▶ _WHAT IS ASKED_
Can you write out every text line of the entries below word for word, leaving out the pictures?

[Entries from a data source]
—————
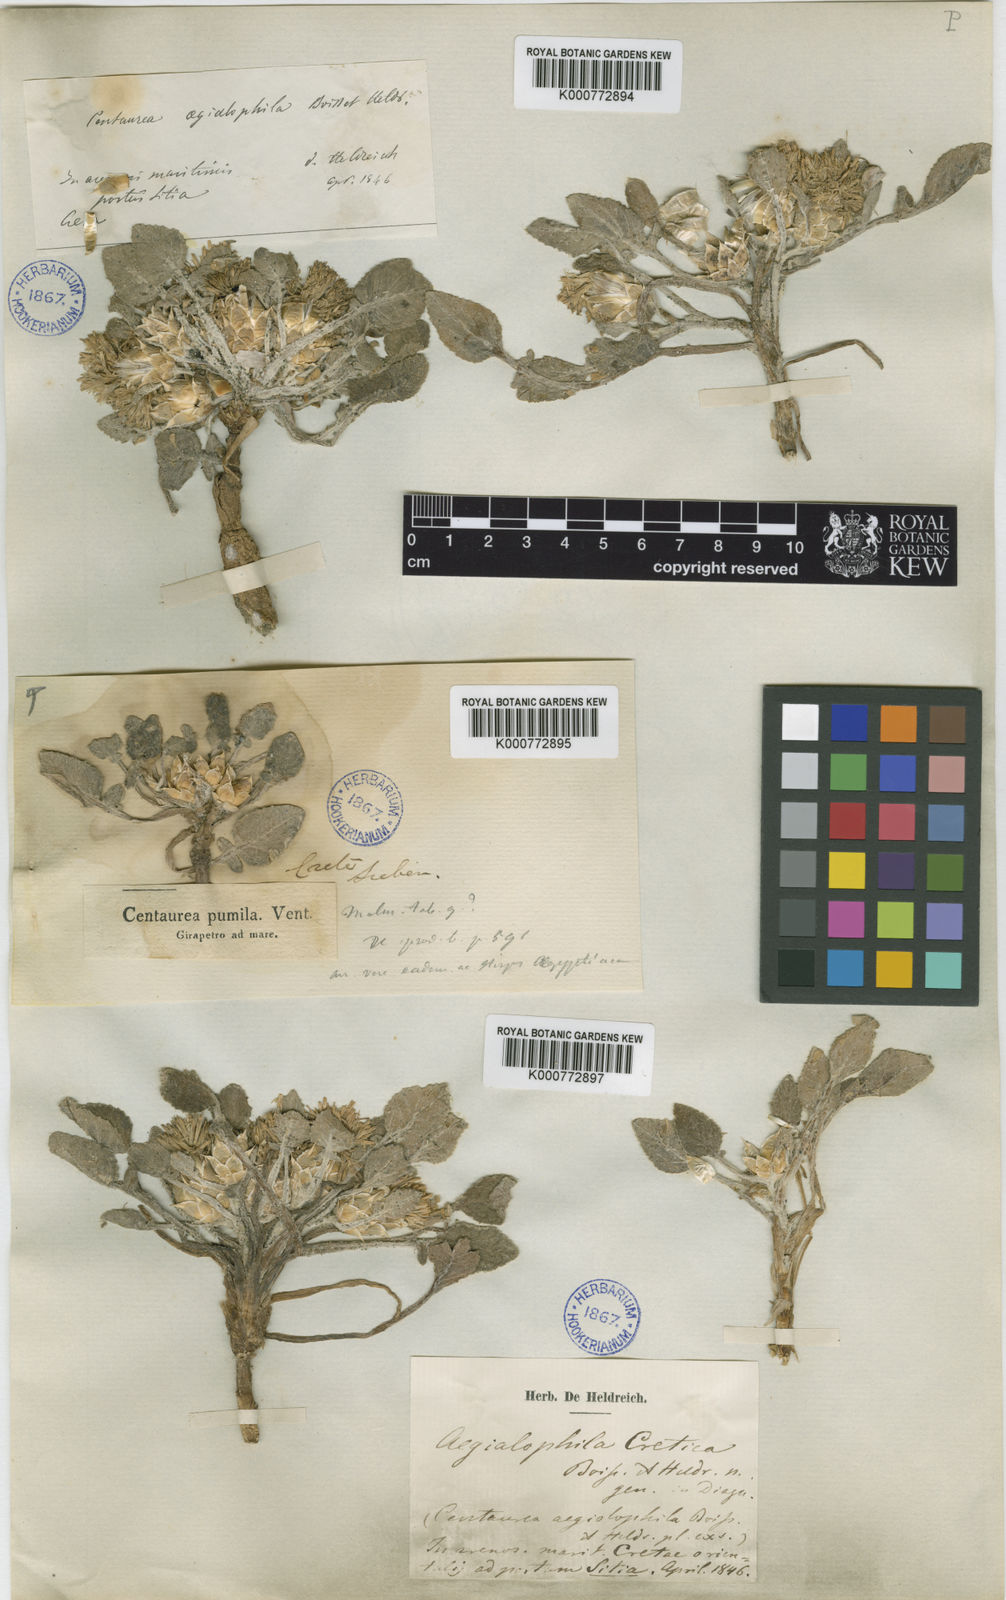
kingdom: Plantae
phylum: Tracheophyta
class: Magnoliopsida
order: Asterales
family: Asteraceae
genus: Centaurea
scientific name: Centaurea
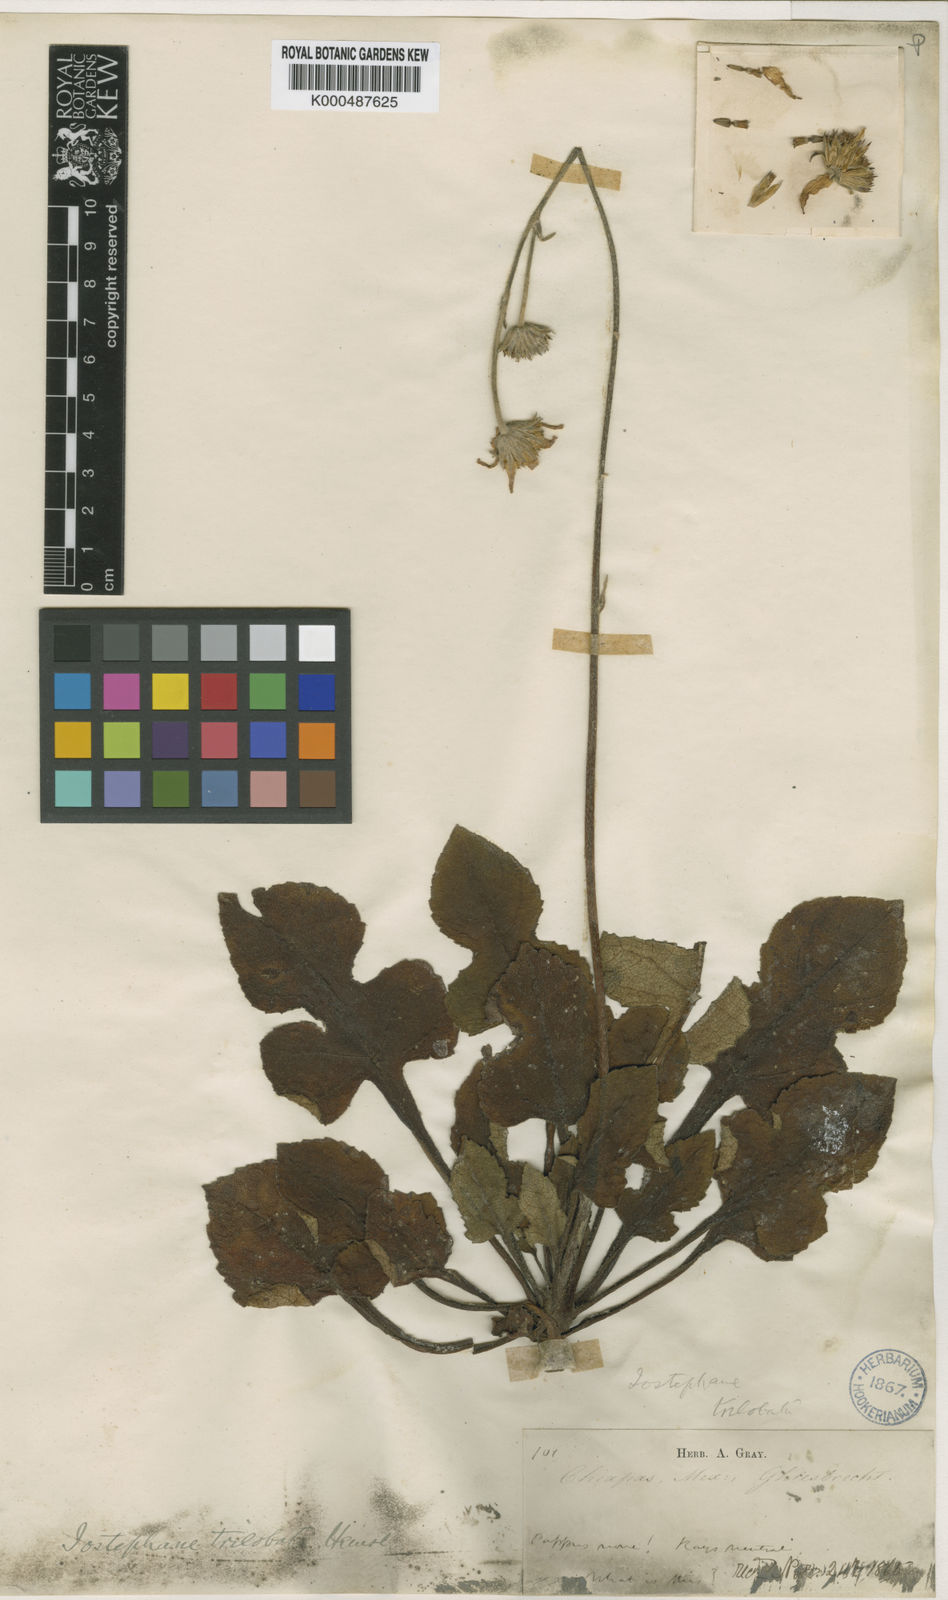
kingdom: Plantae
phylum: Tracheophyta
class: Magnoliopsida
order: Asterales
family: Asteraceae
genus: Iostephane
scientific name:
—————
▶ _EXPECTED ANSWER_
kingdom: Plantae
phylum: Tracheophyta
class: Magnoliopsida
order: Asterales
family: Asteraceae
genus: Centaurea
scientific name: Centaurea
kingdom: Plantae
phylum: Tracheophyta
class: Magnoliopsida
order: Asterales
family: Asteraceae
genus: Iostephane
scientific name:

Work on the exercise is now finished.